Tuesday, November 25, 2008

Version Control Hooks for a Professional Development Shop

Managing a professional development shop can be challenging. As an Applications Architect, I must be aware at all times of what is going on in the codebase. I need to ensure that each change is properly documented, does not break existing code, is optimized and follows the company's coding standards, among other things.

If you are using a version control system that supports hooks, such as Subversion, these tasks can be mostly automated (if you're not using a version control system, STOP READING and go get one now, I'll be here waiting). At the time of this post, I have set up the following hooks in our Subversion repository to manage a PHP shop (it's worth mentioning that these hooks are useful for any codebase, not just for PHP):

Pre-commit:
  • Requiring a log message for each committed changeset
  • Running lint checks on the committed code
  • Ensuring the committed code follows the company's coding standards
Post-commit:
  • Sending an email to the development group with the commit details

Requiring the developer to add a log message makes it easier track changes when viewing the change history of the codebase. This message is also used in the email that is sent post-commit (more on that later).

Lint checking, or automated code analysis, can help avoid potential bugs from being committed. At the very least, your lint hook should ensure that no syntax errors get committed. There is bound to be at least one code analyzer for your programming language if the language is widely used (check this list). If using PHP, the PHP CLI itself can be used as a lint checker by passing the -l option.

Opinions vary on forcing committed code to follow coding standards. Some say this should be done as a post-commit hook rather than pre-commit, sending an email out to the development group for review. Others say this is an unnecessary check and review of the code against coding standards belongs to a separate tool, as an outside process. Based on my experience, this hook is necessary, and should be done pre-commit. As a perfectionist, I can assure you that no matter how much you stress the importance of following standards, your developers will not care about this to the same degree you do and will commit immediately after testing their changes, no matter how their code looks like in its working state. Asking the developers to go back and fix their code so it conforms to the standard is a tiring process and rarely works. When there are tight deadlines, the developers' concerns are to implement all the needed features to get the project out the door quickly. The last thing on their minds is to "make the code look pretty". Before you know it, there will be no uniformity in your codebase and maintenance will become a nightmare.

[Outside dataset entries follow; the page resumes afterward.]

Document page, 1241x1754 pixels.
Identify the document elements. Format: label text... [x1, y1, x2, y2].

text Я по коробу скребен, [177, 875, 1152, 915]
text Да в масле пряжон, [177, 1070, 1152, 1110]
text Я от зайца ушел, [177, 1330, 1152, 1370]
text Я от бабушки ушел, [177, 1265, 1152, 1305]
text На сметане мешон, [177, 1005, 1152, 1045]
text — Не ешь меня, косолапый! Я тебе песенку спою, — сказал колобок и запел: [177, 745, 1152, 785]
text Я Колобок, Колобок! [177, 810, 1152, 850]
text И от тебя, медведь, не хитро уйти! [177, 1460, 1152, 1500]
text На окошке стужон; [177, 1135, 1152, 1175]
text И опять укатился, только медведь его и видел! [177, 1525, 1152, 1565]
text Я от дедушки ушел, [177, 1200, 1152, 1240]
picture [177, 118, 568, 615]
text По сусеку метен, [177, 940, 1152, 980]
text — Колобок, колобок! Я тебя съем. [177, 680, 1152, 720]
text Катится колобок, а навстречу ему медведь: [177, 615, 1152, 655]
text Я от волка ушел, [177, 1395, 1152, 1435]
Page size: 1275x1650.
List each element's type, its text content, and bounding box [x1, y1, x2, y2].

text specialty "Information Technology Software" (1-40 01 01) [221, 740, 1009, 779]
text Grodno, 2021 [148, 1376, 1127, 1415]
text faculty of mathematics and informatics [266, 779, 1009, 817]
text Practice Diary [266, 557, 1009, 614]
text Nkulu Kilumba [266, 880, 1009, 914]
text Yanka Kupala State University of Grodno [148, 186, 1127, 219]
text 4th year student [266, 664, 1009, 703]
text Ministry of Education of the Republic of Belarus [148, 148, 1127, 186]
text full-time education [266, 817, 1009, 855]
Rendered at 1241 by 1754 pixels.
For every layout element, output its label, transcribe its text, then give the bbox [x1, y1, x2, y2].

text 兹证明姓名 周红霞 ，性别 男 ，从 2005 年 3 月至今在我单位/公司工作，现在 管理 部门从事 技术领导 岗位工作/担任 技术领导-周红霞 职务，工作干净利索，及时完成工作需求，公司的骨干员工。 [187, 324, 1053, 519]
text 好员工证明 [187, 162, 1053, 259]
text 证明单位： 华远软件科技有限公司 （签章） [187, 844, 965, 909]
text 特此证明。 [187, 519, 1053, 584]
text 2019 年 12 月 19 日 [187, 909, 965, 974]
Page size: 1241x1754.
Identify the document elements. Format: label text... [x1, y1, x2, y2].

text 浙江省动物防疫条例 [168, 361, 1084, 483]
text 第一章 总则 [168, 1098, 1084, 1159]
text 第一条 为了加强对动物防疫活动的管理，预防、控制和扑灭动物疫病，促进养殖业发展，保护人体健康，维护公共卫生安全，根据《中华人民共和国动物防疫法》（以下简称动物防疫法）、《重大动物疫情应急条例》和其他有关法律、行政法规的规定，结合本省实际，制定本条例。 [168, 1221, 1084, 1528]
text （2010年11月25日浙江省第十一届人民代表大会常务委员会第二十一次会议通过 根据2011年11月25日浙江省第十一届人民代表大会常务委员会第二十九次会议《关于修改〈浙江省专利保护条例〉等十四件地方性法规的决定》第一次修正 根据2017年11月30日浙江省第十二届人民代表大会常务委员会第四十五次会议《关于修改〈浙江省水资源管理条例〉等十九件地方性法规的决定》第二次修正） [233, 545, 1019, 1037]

A pre-commit hook will avoid all the issues above (for PHP, look at the PHP_CodeSniffer PEAR package). Even though the developers will hate you at first, this will force them to care about your coding standard, if only to avoid wasting time having all their changes be constantly rejected. The coding standard hook should not only error out and reject the commit, but it should also print out the lines in the code that break the standard and what specific rules were violated. This will help them immediately resolve the issues instead of them having them re-read the coding standards document. As they keep seeing these messages, they will memorize and apply the rules of the standard, which was your goal in the first place. Some might argue that if your developers don't find that conforming to the coding standard is important, that you have a personnel problem, and not a management one. To that, I say good luck finding developers that hold this in high regard, and by the time you find one, be prepared to pay them a higher salary, as developers who do care about this usually care about other important things, such as code design and performance, which means they're good and experienced.

Finally, sending an email post-commit helps all in the development group be aware of what's going on in the codebase. The email sent out should include the name of the developer which committed the change, the date of the commit, the log message the developer entered, and the diff output of the changes. This is not only useful for the other developers, but also for the person assigned to do code reviews (usually the architect). Unoptimized or badly-implemented code will be caught quickly in development, before it's too late and the change ends up in production.